Не удивительно, что те же самые сюжеты легли в основу множества произведений последующих веков, включая относящиеся к иным литературным жанрам, в первую очередь — трагедии. При этом сохранившихся, а также известных лишь по названиям драм, посвящённых негомеровских троянским темам, существенно больше, чем основанных на «Илиаде» и «Одиссее», каковые скорее выступают в роли необязательного дополнения к повествованию Гомера, нежели дерзают соперничать с ним. Это обстоятельство свидетельствует о неослабевающем авторитете гомеровской трактовки троянской темы, с одной стороны, и неудовлетворённости античной аудитории в существующих изложениях оставшихся частей троянского цикла — с другой. Именно этот пробел пытались восполнить драма, а также позднейшая эллинистическая и греко-римская эпическая поэзия. Однако первая в силу жанровых особенностей неспособна была дать в одном произведении связное изложение мифов троянского цикла, отсутствующих у Гомера. В то же время новый, авторский, эпос в лице своих наиболее выдающихся представителей касался троянской темы лишь вскользь, повествуя о судьбе отдельных героев, но не истории войны в целом, либо же, напротив, превращался в своего рода компендиум мифологической информации, подобно «Героическим теогамиям» Писандра, где история осады Илиона — лишь одна из многих затрагиваемых тем. В подобной ситуации появление полноценного описания событий троянской войны «после Гомера» — τὰ μεθ᾽ Ὅμηρον — было не просто закономерно, но фактически неизбежно. Неслучайно именно это название, которое современные исследователи связывают скорее с переписчиками, нежели с сочинителем, закрепилось за наиболее востребованным в дальнейшем поэтическим изложением троянских сюжетов, следующих за финалом «Илиады»[1]

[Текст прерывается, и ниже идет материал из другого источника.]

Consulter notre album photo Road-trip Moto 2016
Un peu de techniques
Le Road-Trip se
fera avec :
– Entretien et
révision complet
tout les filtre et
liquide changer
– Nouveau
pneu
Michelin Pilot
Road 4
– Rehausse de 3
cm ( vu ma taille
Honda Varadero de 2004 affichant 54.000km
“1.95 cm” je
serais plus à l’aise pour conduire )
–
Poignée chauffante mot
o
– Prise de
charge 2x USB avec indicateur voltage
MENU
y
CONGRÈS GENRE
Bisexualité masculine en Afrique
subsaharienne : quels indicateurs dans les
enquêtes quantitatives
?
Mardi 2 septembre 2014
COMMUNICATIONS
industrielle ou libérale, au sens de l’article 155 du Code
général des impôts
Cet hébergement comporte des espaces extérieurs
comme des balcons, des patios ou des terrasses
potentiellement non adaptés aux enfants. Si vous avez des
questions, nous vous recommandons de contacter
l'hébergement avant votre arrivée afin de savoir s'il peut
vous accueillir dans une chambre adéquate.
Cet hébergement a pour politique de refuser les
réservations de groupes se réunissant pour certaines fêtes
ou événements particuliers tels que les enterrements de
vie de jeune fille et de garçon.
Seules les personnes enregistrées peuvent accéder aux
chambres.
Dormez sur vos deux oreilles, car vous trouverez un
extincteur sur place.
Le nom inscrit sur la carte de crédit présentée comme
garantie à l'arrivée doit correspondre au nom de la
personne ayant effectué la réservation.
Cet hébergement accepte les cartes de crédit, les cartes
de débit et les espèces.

.Об авторе поэмы «После Гомера» известно немногое. Поздневизантийский учёный Константин Ласкарис в конце XV века писал, что не нашёл сведений о месте рождения, родителях или времени жизни поэта ни в словаре «Суда», ни в каких-либо современных себе источниках, однако само имя — Квинт (в греческой форме Κόιντος, значительно реже Κβίντος или Κυίντος) — упоминают многие комментаторы Гомера[2]
. В частности, оно присутствует в дошедших до нас схолиях к «Илиаде» Евстафия Солунского и трудах Иоанна Цеца[3]. Однако ни схолиасты, ни кто-либо ещё не сообщает о личности названного Квинта ничего содержательного. Распространённый латинский praenomen и греческий язык сочинения также не дают возможности судить о происхождении интересующего нас лица, ибо многие греки получали римские имена одновременно с римским гражданством, в то время как владение греческим языком являлось необходимым условием принадлежности к культурной элите греко-римского Средиземноморья.Поскольку в XV веке рукопись поэмы (Codex Hydruntinus) была обнаружена Виссарионом Никейским близ Отранто на территории древней Калабрии, поэт первоначально стал известен в Европе как Квинт Калабрийский. Этот манускрипт не сохранился, но многочисленные копии с него легли в основу первого печатного издания текста Альда Мануция[4]
. Находка более ранней (восходящей к XIII веку) и более полной рукописной версии, так называемого Codex Parrhasianus (он же Codex Neapolitanus), и необходимость согласовать новый материал с данными Codex Monacensis, Codex Venetus и других сохранившихся манускриптов привели к появлению серии позднейших критических изданий, сопровождавшихся не давшими однозначных результатов попытками пролить дополнительный свет и на личность автора[5].